With the explosive popularity of pod vapes in the world of vaping, auto draw firing mechanisms have made a huge comeback. Auto-draw allows the user to simply take a puff to vape instead of requiring the press of a button. This is very appealing to many vapers, but the design is inherently flawed. They often suffer from issues with inconsistency, auto-firing, and even premature device failure. In this article, we're going to cover how auto-draw actually works, why they can fail, and what you can do as the user to help keep your auto-draw pod vape from failing in the first place!

The general concept of how these auto-draw switches work is fairly simple. They have a flexible conductive membrane that will keep the circuit open in a neutral position, then the membrane will flex upward and complete the circuit when you take a puff. When the circuit completes, it fires your device and produces vapor. When you stop puffing, the membrane returns to the neutral position it was in before and opens the circuit again.

Now the first flaw of these little mechanisms won’t affect your vape, but it will affect your vaping experience. Since there needs to be enough suction to activate the auto draw switch, there will always be some amount of delay between when you start your puff and the time that the vape actually starts firing. That means you'll start each puff by pulling some air through the coil before you get any vapor, which can cause it to feel light and unsatisfying. Some pod vapes are much better at this than others. The Suorin Edge, for example, starts firing almost the instant you start to inhale. Sometimes it seems like all you need to do with the Edge is just think about taking a puff.

The main flaw is the fact that these switches are very fragile and sensitive to moisture. The fact that these switches must be part of the airflow system in order to serve their purpose by activating when you inhale means that they are extremely likely to come into contact with some moisture. Not only is there the all too likely possibility of a pod leaking juice down into the switch, but there is also just natural condensation that, while not as likely, can accumulate and leak downward into it.
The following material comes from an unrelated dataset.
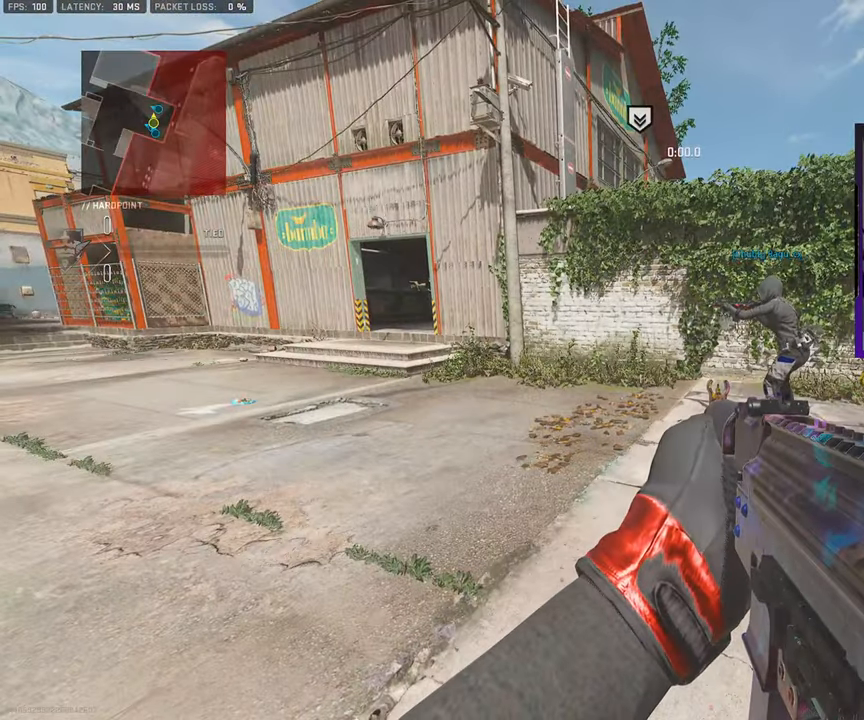
{"buttons": [], "left_stick": "center", "right_stick": "center", "events": []}
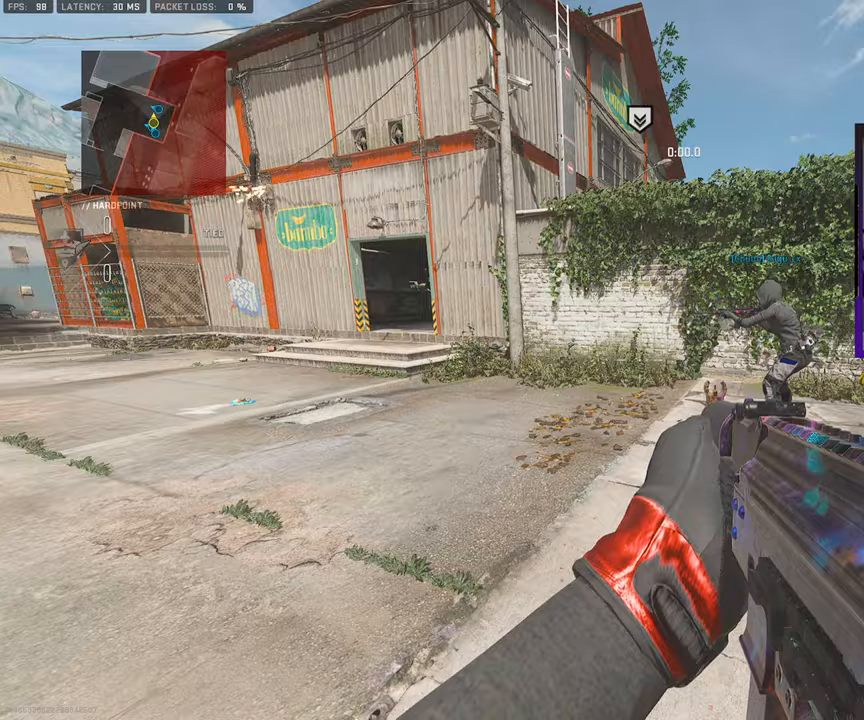
{"buttons": [], "left_stick": "center", "right_stick": "center", "events": [[67, "right_stick", "left"], [333, "right_stick", "center"], [433, "TRIANGLE", "down"], [500, "TRIANGLE", "up"]]}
When liquid almost inevitably makes its way into the auto draw switch, that flexible membrane that we were talking about earlier can get stuck open or closed. Your auto-draw switch may remain functional after being barraged by these liquids, but the performance will most likely still be impacted, resulting in more of a delay between the start of a puff and the actual firing of the device. Sometimes, an auto-draw switch may fire just fine, but then continue firing after you've stopped taking the puff, burning out your pods. These issues are part of the reason why the industry moved away from auto draw switches in favor of buttons a long time ago.

Companies have implemented a few interesting designs to attempt to mitigate these flaws, most quite successfully. The reliability of these designs relies on one critical factor: You. You need to be vigilant about cleaning any juice that makes its way outside of where it is supposed to be. We would recommend removing your pod and cleaning the pod cradle and bottom of the pod itself. As long as you keep up on this, performing that cleaning process at least once a day, the major flaw in the auto draw firing mechanism has been pretty much solved.

Even so, many auto draw devices that are hitting the market are struggling with consistency since these switches can be so picky and sensitive. If the switch isn't sensitive enough, it can feel like you need to inhale the whole device through the mouthpiece to get it to fire. If it's too sensitive, it can continue to fire for a fraction of a second after each puff, which can kill your coils in short order. If it's low quality, you can experience all of these issues and more.

So it appears that the vape industry still has some work to do before we truly dial in a “precision” auto draw vape, but we are certainly getting closer.